━━ EXCERTO DA PÁGINA ━━

Memória e identidade

Fernand Khnopff - Memórias (1889)

A memória, na tradição platónica, tem um papel central na vida espiritual. O que se joga nesta é uma reminiscência a activar sobre sobre o mundo verdadeiro que, antes de entrar no corpo, a alma teria contemplado. Esta relevância da memória faz-se sobre um processo de aniquilação das memórias sensíveis que a vida quotidiana deixa em nós. As memórias temporais são um obstáculo à vida do espírito, como a história do destino da mulher de Lot ensina numa outra tradição. Esta destruição da memória sensível significa, porém, um desfazer da identidade construída, como se a vida espiritual não fosse mais do que um caminho entre essa identidade construída e uma enigmática identidade originária recebida.

terça-feira, 10 de novembro de 2015

Desintegração da memória

Salvador Dali - Desintegración de la persistencia de la memoria (1952-54)

A memória é a persistência do passado, a composição de indícios que acabam por vincular os homens a uma identidade a um ego. A memória é o fundamento desse ego e daquilo que deriva dele. A vida do espírito nasce da desintegração da memória, que não é outra coisa senão o quebrar da ilusão do ego.

━━━
━━ CONJUNTO DE REGISTOS ━━

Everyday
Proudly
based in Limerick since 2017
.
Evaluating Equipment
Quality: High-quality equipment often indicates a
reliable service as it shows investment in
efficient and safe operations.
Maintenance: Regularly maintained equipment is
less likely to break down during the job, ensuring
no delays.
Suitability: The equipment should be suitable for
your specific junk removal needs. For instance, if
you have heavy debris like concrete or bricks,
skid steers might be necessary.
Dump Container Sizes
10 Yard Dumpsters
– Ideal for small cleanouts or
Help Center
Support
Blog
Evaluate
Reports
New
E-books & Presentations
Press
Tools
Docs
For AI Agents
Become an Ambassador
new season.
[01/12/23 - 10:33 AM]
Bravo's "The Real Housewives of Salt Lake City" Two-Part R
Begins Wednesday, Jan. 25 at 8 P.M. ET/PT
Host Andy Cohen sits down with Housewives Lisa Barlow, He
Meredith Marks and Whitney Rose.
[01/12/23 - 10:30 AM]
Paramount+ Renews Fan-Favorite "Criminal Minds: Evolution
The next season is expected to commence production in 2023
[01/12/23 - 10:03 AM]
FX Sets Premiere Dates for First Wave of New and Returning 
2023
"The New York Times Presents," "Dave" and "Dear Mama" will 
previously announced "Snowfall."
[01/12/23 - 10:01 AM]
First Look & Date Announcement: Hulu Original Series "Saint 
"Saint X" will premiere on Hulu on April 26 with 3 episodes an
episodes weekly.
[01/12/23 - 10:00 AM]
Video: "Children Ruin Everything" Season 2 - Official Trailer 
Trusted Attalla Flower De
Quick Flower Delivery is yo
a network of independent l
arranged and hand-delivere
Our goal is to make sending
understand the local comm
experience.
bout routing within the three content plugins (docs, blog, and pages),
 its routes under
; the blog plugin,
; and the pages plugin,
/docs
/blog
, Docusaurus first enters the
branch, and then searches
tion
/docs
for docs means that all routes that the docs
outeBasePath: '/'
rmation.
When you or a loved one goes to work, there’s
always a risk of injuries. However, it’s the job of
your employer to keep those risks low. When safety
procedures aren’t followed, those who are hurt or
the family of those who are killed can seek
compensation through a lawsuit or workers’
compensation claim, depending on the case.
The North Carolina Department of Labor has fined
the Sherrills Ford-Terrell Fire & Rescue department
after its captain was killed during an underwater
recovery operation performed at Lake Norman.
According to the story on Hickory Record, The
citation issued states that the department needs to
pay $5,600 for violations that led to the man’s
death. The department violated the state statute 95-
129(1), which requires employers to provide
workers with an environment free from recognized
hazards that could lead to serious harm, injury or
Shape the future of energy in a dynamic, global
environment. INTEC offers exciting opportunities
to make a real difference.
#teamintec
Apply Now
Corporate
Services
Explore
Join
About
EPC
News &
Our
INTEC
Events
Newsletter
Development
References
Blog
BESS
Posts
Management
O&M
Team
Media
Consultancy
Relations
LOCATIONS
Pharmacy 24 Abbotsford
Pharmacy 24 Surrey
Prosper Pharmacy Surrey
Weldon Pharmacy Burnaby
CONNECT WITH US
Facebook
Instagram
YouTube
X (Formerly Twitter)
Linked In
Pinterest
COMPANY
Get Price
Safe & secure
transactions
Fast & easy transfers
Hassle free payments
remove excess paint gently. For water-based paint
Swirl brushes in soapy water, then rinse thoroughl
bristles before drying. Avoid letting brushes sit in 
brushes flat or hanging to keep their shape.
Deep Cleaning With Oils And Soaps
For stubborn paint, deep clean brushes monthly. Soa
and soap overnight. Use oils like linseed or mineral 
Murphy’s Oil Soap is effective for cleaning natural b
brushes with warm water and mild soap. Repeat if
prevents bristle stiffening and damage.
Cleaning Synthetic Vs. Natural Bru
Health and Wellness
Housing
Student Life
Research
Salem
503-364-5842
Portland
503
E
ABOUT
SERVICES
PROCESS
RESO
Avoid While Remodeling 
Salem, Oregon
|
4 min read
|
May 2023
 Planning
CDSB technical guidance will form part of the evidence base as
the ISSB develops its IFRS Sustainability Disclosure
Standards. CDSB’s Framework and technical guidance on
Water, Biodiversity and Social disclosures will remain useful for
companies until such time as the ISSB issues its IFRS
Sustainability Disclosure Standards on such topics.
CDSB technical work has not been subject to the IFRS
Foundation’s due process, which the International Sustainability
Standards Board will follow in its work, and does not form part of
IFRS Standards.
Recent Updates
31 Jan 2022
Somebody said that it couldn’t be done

━━━

■ EXERCÍCIOS ■
**1.** Pode reescrever de forma mais breve o parágrafo do texto sobre memória e identidade que começa por «A memória é a persistência do passado», mantendo os factos principais?
**2.** Pode prosseguir o texto sobre memória e identidade, escrevendo a parte que se segue à sua última frase?

■ SOLUÇÕES ■
**1.** A memória, persistência do passado, junta indícios que prendem os homens a uma identidade, a um ego, do qual é o fundamento. A vida do espírito nasce da desintegração dessa memória, ou seja, da quebra da ilusão do ego.

**2.**
sexta-feira, 28 de novembro de 2014

A memória da errância

JCM - Time on space (2007)

O tempo que se inscreve na pele, abrindo sulcos na planície do corpo, é um sinal - quase diria, uma memória - da errância que constitui parte substancial da viagem. Muitas vezes a luz que ilumina o espírito ausenta-se, coberta por uma nuvem. Então, o viandante perde-se no caminho, avança e recua, traça linhas sinuosas que não levam a lado nenhum. E tudo isso se inscreve nesse inusitado mapa que é a pele. Mais do que as vitórias, são os enganos, as ilusões e as derrotas que nos sulcam o corpo.

domingo, 25 de maio de 2014

Ruínas e memória

Lucien Clergue - Ruines, Arles (1954)

Mais que o memorial ou o monumento conservado, as ruínas representam uma espécie de fidelidade mnésica. A memória, na sua faceta restauradora ou comemorativa, tende a idealizar o passado, a despi-lo do tempo. mentindo assim sobre a nossa condição passageira. As ruínas, porém, mostram-nos o passado e o presente, evidenciam o trabalho do tempo. Recordam-nos vivamente que somos pó e ao pó voltaremos.

sexta-feira, 16 de maio de 2014

O paraíso perdido

Charles Marville - Stream of Armenonville, Bois de Boulogne (1858-60)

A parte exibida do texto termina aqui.